Quiet Quitting

Quiet quitting is a relatively new term. It was, apparently, coined on Tiktok to describe a worker who refuses to do more than the minimum in their job. I’ve been thinking a bit about this concept, what it means, and who is actually pushing this “new” idea and why it’s showing up so closely associated with anti-work.

Quiet quitting is 2 things:

  1. A pejorative employers use to describe someone who refuses to be exploited
  2. Not actually a thing, or at the very least, not a new idea

Back when I entered the work force in the late 90s, the idea that if a company pays minimum wage, then they should expect minimum effort, was already well ingrained in the workforce. This was often met with the argument that if you are committed to this idea, then you’ll never advance because you’re not willing to put in the extra work required to do better.

I’ll admit, in my own experience, that alone, is a fallacy.

I did work hard to advane, but I didn’t do it for my employers. At this point in my career, I’m VERY far disconnected from the work that I performed in those roles. I worked hard on the things I wanted to work on, that, at the time, didn’t even really benefit me. What’s the point of learning about Linux when I’m supposed to be selling meat (I was a butcher once upon a time)? At that time, I did what I was explicitly hired to do and no more, and I clocked out on time and left without working off the clock, to my manager’s chagrin.

There was a later job I performed where I was part of a team that did inventory auditing. It’s that job you might rarely see people do where they have a giant calculator attached to their hip, and a scanner in their other hand. I was “promoted” at one point as a team lead and promised a pay bump if I performed the duties of a lead as expected. When it became clear that I was not going to receive that pay bump, not only did I decide not to push myself any harder in that job, but I eventually actually quit. I’m not going to put in the effort demanded of me above and beyond my actual documented role if I wasn’t being paid for it.

When I finally got into IT, it was doing technical support. My leadership figured out that I was capable of doing pretty advanced work. I was interested in moving up to higher levels of support, but while a role wasn’t being made available for me, I was asked if I would be okay working from those tickets anyway. At first, I figured it’d be extra experience to help me out and there was the promise that any impact on my ticket stats wouldn’t adversely affect me. Every review I had was positive and they kept their promise in not judging my work based on ticket stats. When a role did open and I applied, I was denied and told they really needed me in that lower level support. I immediately ended my interactions with the higher level support ticket queues. The weird thing for me was I rarely escalated tickets to higher levels of support and didn’t realize how common that was with other lower levels of support, so they apparently found use in me in keeping useless escalations down. So I was still taking on more challenging work than people around me. But the damage was done, I had no motivation to do any more than what my role required. When I resigned, I was promised a promotion, but they refused to put it in writing. I left on my noted end date.
══════════════════════════════
# TASK A
In the post on quiet quitting, where was the term apparently coined?
# TASK B
In the post on quiet quitting, explain why the writer stopped pushing harder in the inventory auditing job and eventually quit it.
# TASK C
Write out the stretch of the post on quiet quitting from "1. A pejorative" through "to do better.".

# INFORMATION SHOWN
══════════════════════════════
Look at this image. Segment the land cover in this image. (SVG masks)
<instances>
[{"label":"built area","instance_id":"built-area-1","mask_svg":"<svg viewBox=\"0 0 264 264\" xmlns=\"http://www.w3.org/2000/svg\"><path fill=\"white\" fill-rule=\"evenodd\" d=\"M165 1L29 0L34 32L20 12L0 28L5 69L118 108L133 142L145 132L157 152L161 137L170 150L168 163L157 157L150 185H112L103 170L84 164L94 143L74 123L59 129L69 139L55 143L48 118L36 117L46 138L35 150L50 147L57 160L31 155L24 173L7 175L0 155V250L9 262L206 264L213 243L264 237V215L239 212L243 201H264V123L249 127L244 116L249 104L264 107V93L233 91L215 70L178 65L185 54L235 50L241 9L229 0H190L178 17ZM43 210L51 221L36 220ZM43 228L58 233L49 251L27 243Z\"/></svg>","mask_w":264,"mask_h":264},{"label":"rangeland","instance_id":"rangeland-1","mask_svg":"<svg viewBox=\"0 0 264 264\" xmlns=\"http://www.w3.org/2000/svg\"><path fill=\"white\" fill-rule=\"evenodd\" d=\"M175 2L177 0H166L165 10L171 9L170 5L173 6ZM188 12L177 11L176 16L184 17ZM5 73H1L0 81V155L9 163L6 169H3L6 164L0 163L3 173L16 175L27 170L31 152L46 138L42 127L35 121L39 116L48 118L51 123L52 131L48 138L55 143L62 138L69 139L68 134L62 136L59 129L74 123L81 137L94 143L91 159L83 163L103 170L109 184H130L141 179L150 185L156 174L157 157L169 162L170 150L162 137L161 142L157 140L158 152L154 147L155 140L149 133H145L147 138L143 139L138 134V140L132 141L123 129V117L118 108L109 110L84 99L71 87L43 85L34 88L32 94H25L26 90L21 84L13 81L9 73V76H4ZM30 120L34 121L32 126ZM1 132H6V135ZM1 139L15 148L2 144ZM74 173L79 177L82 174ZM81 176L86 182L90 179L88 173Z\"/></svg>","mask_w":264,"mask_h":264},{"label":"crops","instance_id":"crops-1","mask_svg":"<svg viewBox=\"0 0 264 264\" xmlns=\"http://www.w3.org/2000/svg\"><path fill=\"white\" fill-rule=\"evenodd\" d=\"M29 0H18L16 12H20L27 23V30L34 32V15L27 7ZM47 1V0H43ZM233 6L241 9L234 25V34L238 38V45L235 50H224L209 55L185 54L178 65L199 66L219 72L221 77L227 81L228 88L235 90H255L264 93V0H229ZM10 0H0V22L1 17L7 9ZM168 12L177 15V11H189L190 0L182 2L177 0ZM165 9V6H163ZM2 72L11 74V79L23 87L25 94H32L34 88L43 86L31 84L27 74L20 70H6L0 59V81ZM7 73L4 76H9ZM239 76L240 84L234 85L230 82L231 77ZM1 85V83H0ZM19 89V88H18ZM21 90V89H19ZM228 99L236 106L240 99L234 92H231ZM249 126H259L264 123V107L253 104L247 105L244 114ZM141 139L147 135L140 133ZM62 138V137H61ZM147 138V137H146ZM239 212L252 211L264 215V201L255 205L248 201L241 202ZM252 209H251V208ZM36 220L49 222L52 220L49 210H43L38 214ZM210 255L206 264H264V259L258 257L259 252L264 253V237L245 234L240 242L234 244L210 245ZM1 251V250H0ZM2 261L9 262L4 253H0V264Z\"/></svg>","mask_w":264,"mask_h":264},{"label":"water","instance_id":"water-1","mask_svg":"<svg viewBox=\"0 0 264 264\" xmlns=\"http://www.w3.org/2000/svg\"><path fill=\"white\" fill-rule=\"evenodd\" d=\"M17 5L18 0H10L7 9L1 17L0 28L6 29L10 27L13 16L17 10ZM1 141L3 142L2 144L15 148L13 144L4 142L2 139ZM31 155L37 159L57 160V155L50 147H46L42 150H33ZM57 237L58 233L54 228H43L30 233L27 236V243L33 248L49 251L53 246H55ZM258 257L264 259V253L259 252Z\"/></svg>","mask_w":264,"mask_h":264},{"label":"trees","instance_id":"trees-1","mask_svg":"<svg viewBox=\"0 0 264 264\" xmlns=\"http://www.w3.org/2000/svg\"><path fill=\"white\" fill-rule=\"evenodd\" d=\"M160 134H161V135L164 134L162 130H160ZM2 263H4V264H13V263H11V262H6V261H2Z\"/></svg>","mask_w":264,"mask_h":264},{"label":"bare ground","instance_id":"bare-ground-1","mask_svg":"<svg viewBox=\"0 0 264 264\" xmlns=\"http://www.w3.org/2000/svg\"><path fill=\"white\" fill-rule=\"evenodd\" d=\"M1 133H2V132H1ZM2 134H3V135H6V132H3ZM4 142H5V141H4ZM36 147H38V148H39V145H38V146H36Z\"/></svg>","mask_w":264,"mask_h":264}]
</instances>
══════════════════════════════
# FULL RESPONSE A
On Tiktok.

# FULL RESPONSE B
The writer was made a team lead and promised a pay bump for performing a lead's duties, but it became clear the raise would not come. Unwilling to put in effort beyond the documented role without being paid for it, the writer stopped pushing harder and eventually quit.

# FULL RESPONSE C
1. A pejorative employers use to describe someone who refuses to be exploited
  2. Not actually a thing, or at the very least, not a new idea

Back when I entered the work force in the late 90s, the idea that if a company pays minimum wage, then they should expect minimum effort, was already well ingrained in the workforce. This was often met with the argument that if you are committed to this idea, then you’ll never advance because you’re not willing to put in the extra work required to do better.